La plupart des discussions sur le stockage sécurisé s'arrêtent au chiffrement. C'est la partie facile. La question plus difficile est de savoir ce qui se passe lorsque quelqu'un — un tribunal, un régulateur, une agence étrangère — frappe à la porte de votre prestataire et demande vos données. La réponse dépend presque entièrement du pays dont il s'agit.

Les deux questions auxquelles le chiffrement ne peut pas répondre

Le chiffrement de bout en bout vous offre une promesse solide : votre prestataire ne peut pas lire vos archives. Même s'il le voulait. Même s'il y est contraint. C'est une promesse réelle, et nous la tenons.

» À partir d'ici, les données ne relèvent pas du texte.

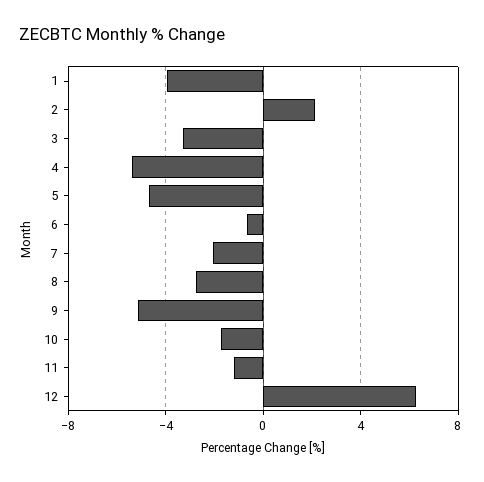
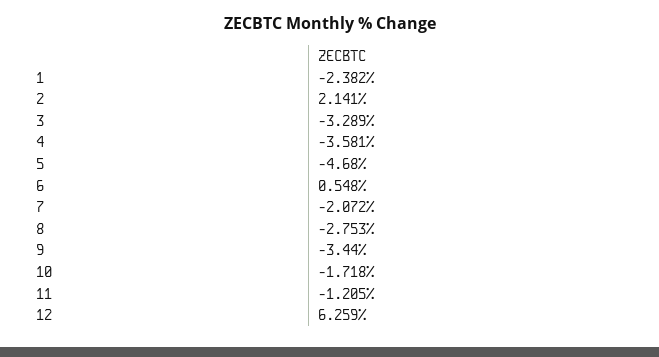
  {
-   "1": -4,
+   "1": -2.382,
    "2": 2.141,
    "3": -3.289,
-   "4": -5.5,
+   "4": -3.581,
    "5": -4.68,
-   "6": -0.5,
+   "6": 0.548,
    "7": -2.072,
    "8": -2.753,
-   "9": -5,
+   "9": -3.44,
    "10": -1.718,
    "11": -1.205,
    "12": 6.259
  }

Mais deux questions subsistent. Premièrement : votre prestataire peut-il être contraint de remettre les métadonnées — qui y a accès, quand les archives ont été créées, avec qui elles ont été partagées ? Deuxièmement : votre prestataire peut-il être contraint de modifier le système de manière à affaiblir la protection future ? Dans certaines juridictions, la réponse aux deux questions est « oui, discrètement, sans obligation de vous en informer ».

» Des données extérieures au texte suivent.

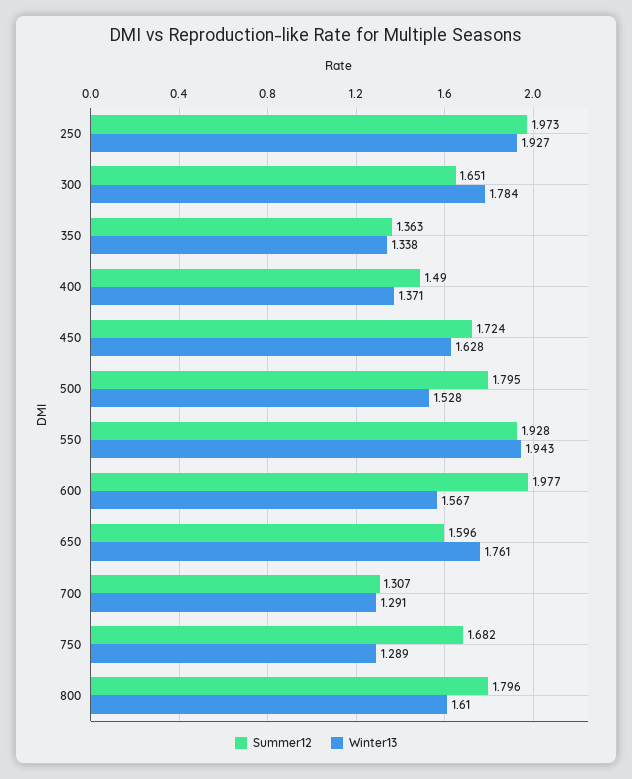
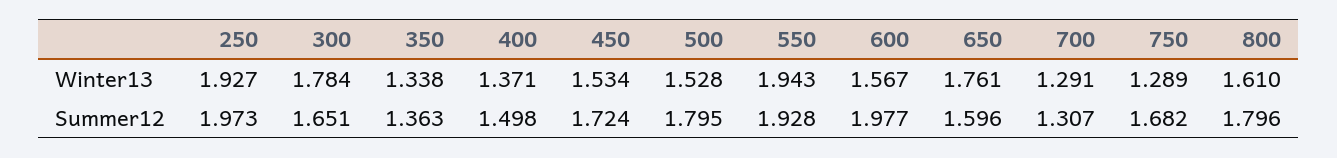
  {
    "Summer12": {
      "250": 1.973,
      "300": 1.651,
      "350": 1.363,
-     "400": 1.49,
+     "400": 1.498,
      "450": 1.724,
      "500": 1.795,
      "550": 1.928,
      "600": 1.977,
      "650": 1.596,
      "700": 1.307,
      "750": 1.682,
      "800": 1.796
    },
    "Winter13": {
      "250": 1.927,
      "300": 1.784,
      "350": 1.338,
      "400": 1.371,
-     "450": 1.628,
+     "450": 1.534,
      "500": 1.528,
      "550": 1.943,
      "600": 1.567,
      "650": 1.761,
      "700": 1.291,
      "750": 1.289,
      "800": 1.61
    }
  }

L'avantage discret de la Suisse

La loi fédérale suisse sur la protection des données (nLPD, en vigueur depuis 2023) traite les données personnelles comme un droit fondamental de la personne concernée — et non comme un actif de l'entreprise qui les détient. Trois conséquences en découlent :

  • Les ordonnances étrangères de divulgation sont examinées. Un prestataire suisse ne peut pas simplement se conformer à une assignation émanant d'un autre pays. Les traités d'entraide judiciaire s'appliquent, et l'article 271 du Code pénal suisse fait de la coopération non autorisée avec des autorités étrangères une infraction pénale.
  • Le secret bancaire a une avance de 90 ans. La même architecture juridique qui a forgé la réputation de la banque suisse s'applique aujourd'hui, par analogie, aux prestataires de garde numérique opérant sous le droit suisse.
  • La notification des demandes d'accès est la règle. Lorsque la loi le permet, les prestataires suisses doivent vous informer lorsque vos données ont été demandées — et non l'inverse.
Le chiffrement dit au monde que vous ne pouvez pas lire les données. La juridiction dit au monde que vous n'avez pas à essayer.

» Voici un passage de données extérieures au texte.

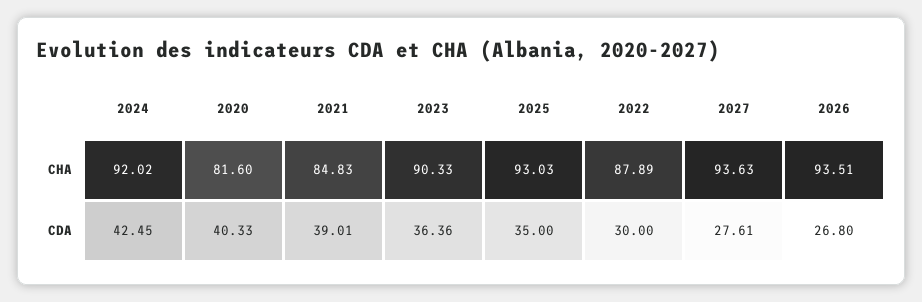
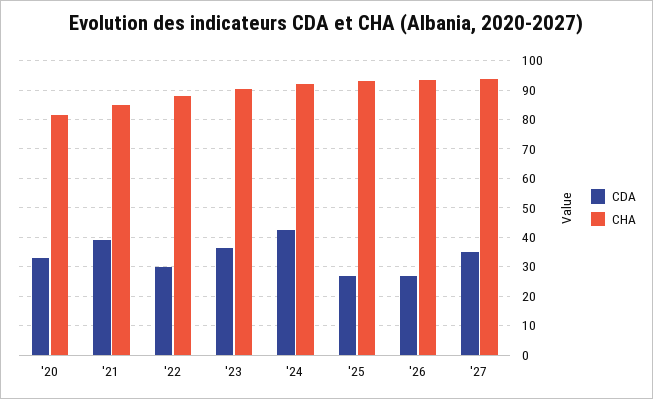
  {
    "CHA": {
      "2024": 92.02,
      "2020": 81.6,
      "2021": 84.83,
      "2023": 90.33,
      "2025": 93.03,
      "2022": 87.89,
      "2027": 93.63,
      "2026": 93.51
    },
    "CDA": {
      "2024": 42.45,
-     "2020": 40.33,
+     "2020": 32.5,
      "2021": 39.01,
      "2023": 36.36,
-     "2025": 35,
+     "2025": 27.5,
      "2022": 30,
-     "2027": 27.61,
+     "2027": 35,
      "2026": 26.8
    }
  }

Où se trouvent les données, au sens propre

Rien de ce qui précède n'a d'importance si les octets eux-mêmes sont stockés ailleurs. Nous hébergeons le coffre de chaque client dans deux centres de données suisses — l'un dans le canton de Vaud, l'autre à Zurich — sans réplication, sans sauvegarde et sans métadonnées quittant le territoire suisse. La garde de nos clés est assurée par des modules de sécurité matériels certifiés FIPS 140-3 niveau 3, sur le sol suisse, par des opérateurs suisses.

Ce que cela signifie pour vous

Si vous vivez en Suisse, vous comprenez déjà pourquoi cela compte. Sinon, l'argument pratique est simple : un coffre détenu sous le droit suisse vous offre une certitude juridique quant à qui peut accéder à vos archives, dans quelles conditions et avec quel préavis — indépendamment de votre lieu de résidence, du siège de votre prestataire ou des vents politiques de l'année.

Cette certitude n'est pas une fonctionnalité que nous avons construite. C'est une caractéristique du pays dans lequel nous avons construit.

Une promesse, deux couches

Le chiffrement de bout en bout protège vos archives de nous. La juridiction suisse les protège de tous les autres. Nous sommes fiers des deux, et nous ne ferons de compromis sur aucune.